By JIM McKEEVER
The Facebook message from Julie at Minority Humanitarian Foundation arrived on a Wednesday afternoon.
“Hi Jim and Nina would you be available/interested in driving to Calexico tomorrow to pick up an asylum seeker? His wife just called us and he is being released today. … we were wondering if you could pick him up from the hotel tomorrow … and then take him straight to the airport and walk him through TSA.”
Nina Wickett and I had spent the day in Tijuana helping to prepare and serve a meal outside a health clinic with the wonderful people of Contra Viento y Marea community kitchen.
It didn’t take long for us to say yes to the 220-mile round trip from San Diego.
The coordinated effort to reunite this man with his wife, whom he hadn’t seen in 2 1/2 years, was remarkable.
The not-for-profit organization Border Angels paid the man’s bond to release him from Imperial Regional Detention Facility in Calexico. Minority Humanitarian Foundation put him up in a motel and bought his plane ticket (it does this regularly through Miles 4 Migrants.)
This work goes on behind the scenes day after day, night after night.
While Nina and I drove across the California desert to El Centro, Julie messaged us with detailed instructions about the man’s paperwork and the process of navigating airport security.
We found him at his motel, his eyes smiling above his mask, and began navigating our language situation. He speaks some English, I can get by with mediocre Spanish and Nina speaks French. The laughter started pretty quickly.
A generous friend of ours, Amelia Nigro, had given us $100 toward our trip. We spent some of it on our new friend’s breakfast at McDonald’s, and then started the drive back to San Diego. We were on a fairly tight schedule.

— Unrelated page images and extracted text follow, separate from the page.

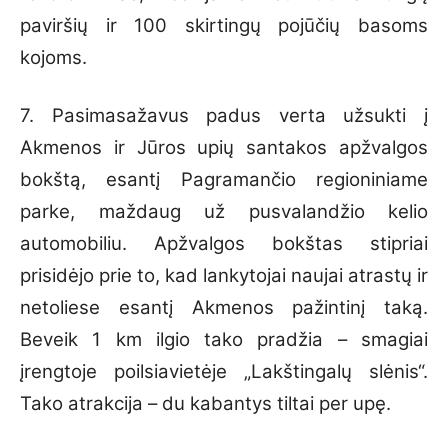
paviršių ir 100 skirtingų pojūčių basoms
kojoms.
7. Pasimasažavus padus verta užsukti į
Akmenos ir Jūros upių santakos apžvalgos
bokštą, esantį Pagramančio regioniniame
parke, maždaug už pusvalandžio kelio
automobiliu. Apžvalgos bokštas stipriai
prisidėjo prie to, kad lankytojai naujai atrastų ir
netoliese esantį Akmenos pažintinį taką.
Beveik 1 km ilgio tako pradžia – smagiai
įrengtoje poilsiavietėje „Lakštingalų slėnis“.
Tako atrakcija – du kabantys tiltai per upę.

The anxiety we felt about making sure we got him to the airport no doubt paled in comparison to the emotions of our friend as he sat smiling in the back seat of our rental car. He was ecstatic about his release and the reality that a four-hour flight would reunite him with his wife.

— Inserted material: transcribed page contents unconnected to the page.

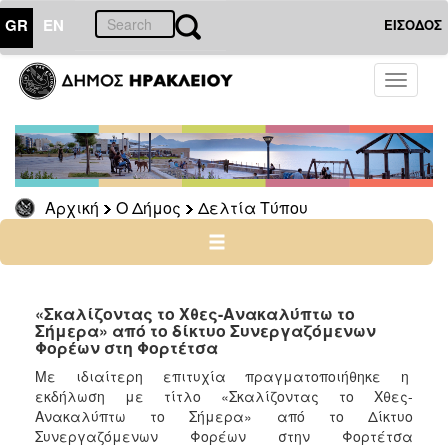
GR
EN
ΕΙΣΟΔΟΣ
Ο
Toggle
ΔΗΜΟΣ
navigati
Δελτία
Τύπου
Αρχείο
Αρχική
Ο Δήμος
Δελτία Τύπου
Ο
ΤΟΠΟΣ
ΜΑΣ
«Σκαλίζοντας το Χθες-Ανακαλύπτω το
Σήμερα» από το δίκτυο Συνεργαζόμενων
Φορέων στη Φορτέτσα
ΠΟΛΙΤΙΣΜΟΣ
Με ιδιαίτερη επιτυχία πραγματοποιήθηκε η
εκδήλωση με τίτλο «Σκαλίζοντας το Χθες-
ΑΝΘΕΚΤΙΚΗ
ΠΟΛΗ
Ανακαλύπτω το Σήμερα» από το Δίκτυο
Συνεργαζόμενων Φορέων στην Φορτέτσα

We made it to the airport two hours before his departure.
It took some negotiating with the airline, which allowed only one of us to accompany our friend through TSA. That was me, as I could more easily communicate with him in Spanish.
Going through TSA was the only negative part of the day — people released from immigration detention centers are given extra scrutiny, including an invasive “pat-down” — in public — of basically every part of the clothed body.
I grimaced as our friend endured that indignity, but he did his best to grin his way through it. (As another volunteer told me later, the pat-down is probably nothing compared to what refugees may have experienced “on their journey”).
We finally made it to the departure gate, and it was time to follow another request from Julie at MHF — to buy our friend more food for the flight.
He decided on barbecued chicken and iced tea, and as we sat there waiting for his order, he said something directly into his phone.
He then turned the phone toward me and showed me what was on his Google Translate screen. It read something like, “I am very grateful that you brought me to the airport and bought me food. Thank you.”
I didn’t know what to say, either in English or my halting Spanish.
So I just tapped my heart with my hand.
After the food arrived, we went back to the gate so I could tell the employee at the counter that our friend didn’t speak much English and might need help during the flight. The employee looked up his name and said the airline already knew he was Spanish-speaking (thank you, Julie!) — and that he could join the first group allowed to board (thank you, Delta!)
As we waited, I asked him, “¿Este es tu primer vuelo?” (“Is this your first flight?”)
Indeed it was, at age 48.
The announcement came to board, we hugged and I took more photos as he walked through the door to the gateway.
As good-byes go, this was a beautiful one.
This is one person, one husband, one human being. All over the world there are millions like him — men, women and children in desperate situations.
Asylum seekers and refugees leave their homes, their lives, their families, not because they want to. They do it because they have to.
Care to walk a mile in their shoes?
Jim McKeever is a co-founder of Sense of Decency. The headline, ‘Humanity Knows No Borders,’ is the phrase Minority Humanitarian Foundation uses to sign off on social media posts. They pick up asylum seekers at all hours of the day and night and send them on their way, we hope, to new lives and new freedom.